DIRECTIVE:
Only lines with the string "sentencia" are wanted. Pull them out of the data.
•••••
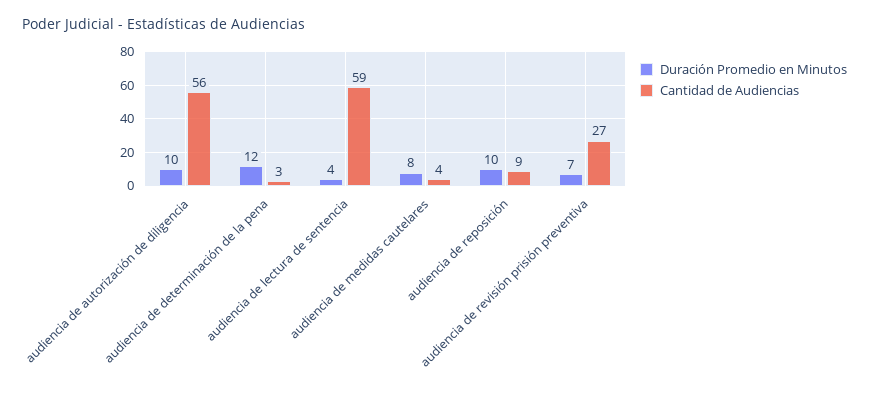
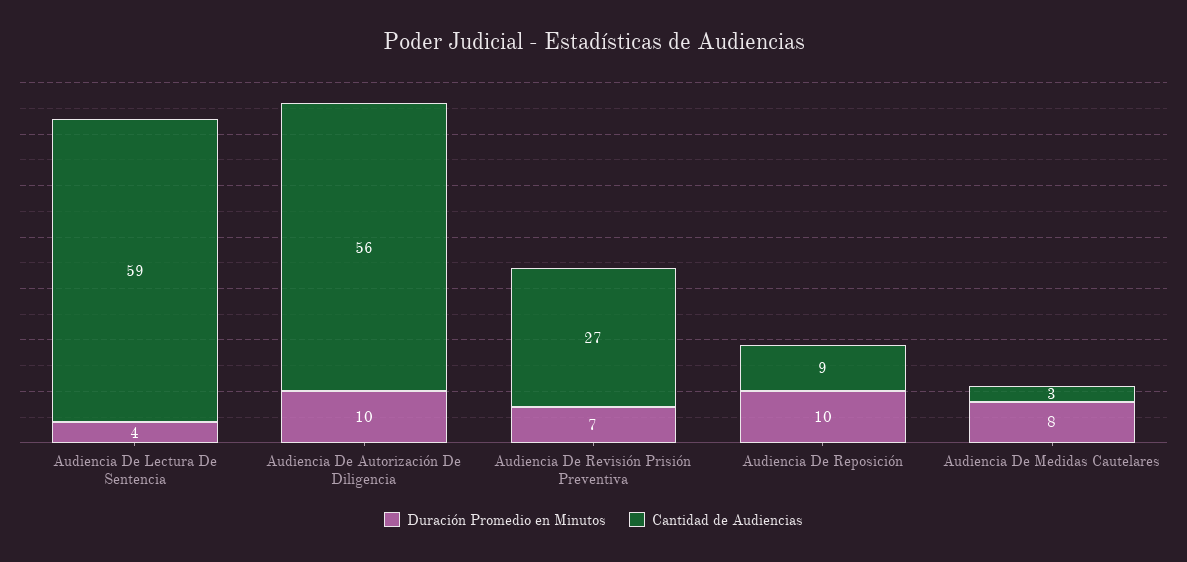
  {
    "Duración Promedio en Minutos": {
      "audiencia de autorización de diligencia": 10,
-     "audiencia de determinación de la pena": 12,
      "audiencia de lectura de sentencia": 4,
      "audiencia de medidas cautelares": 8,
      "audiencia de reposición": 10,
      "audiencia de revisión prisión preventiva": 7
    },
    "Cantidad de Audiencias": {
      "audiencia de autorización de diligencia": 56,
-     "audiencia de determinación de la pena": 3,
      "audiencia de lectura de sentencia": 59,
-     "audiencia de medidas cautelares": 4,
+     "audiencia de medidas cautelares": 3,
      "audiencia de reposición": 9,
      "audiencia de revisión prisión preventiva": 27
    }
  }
•••••
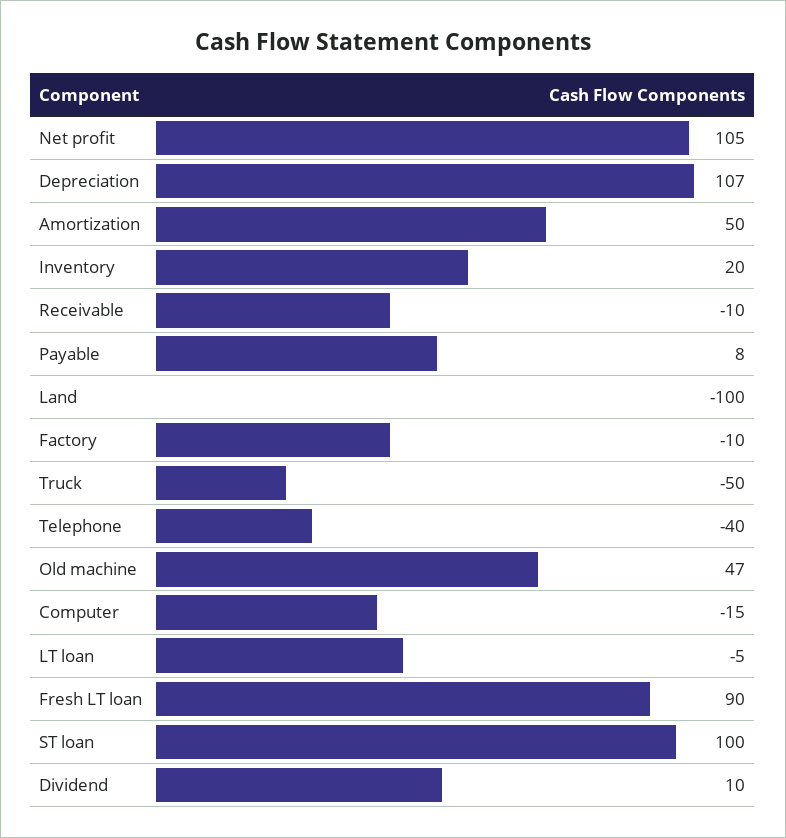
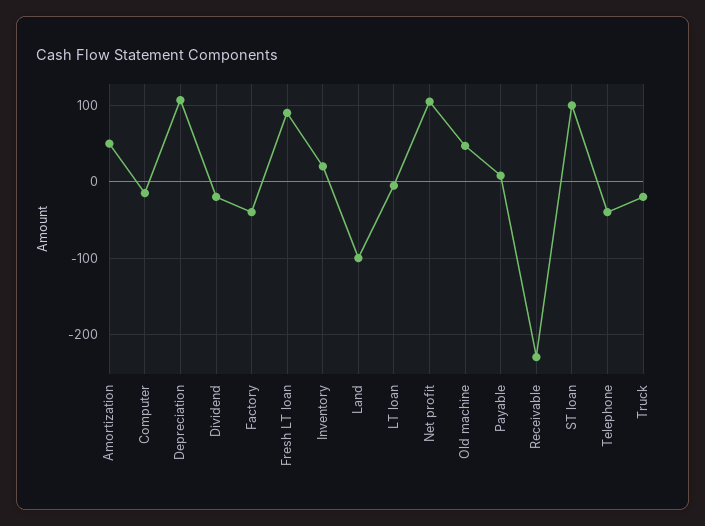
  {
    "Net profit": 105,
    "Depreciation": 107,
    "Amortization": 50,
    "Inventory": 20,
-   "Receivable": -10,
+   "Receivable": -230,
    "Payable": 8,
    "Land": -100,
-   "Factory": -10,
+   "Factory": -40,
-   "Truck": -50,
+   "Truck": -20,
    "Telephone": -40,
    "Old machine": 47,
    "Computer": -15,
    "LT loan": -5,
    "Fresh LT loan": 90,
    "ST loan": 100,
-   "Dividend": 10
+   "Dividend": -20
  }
•••••
TASK SOLUTION:
      "audiencia de lectura de sentencia": 4,
      "audiencia de lectura de sentencia": 59,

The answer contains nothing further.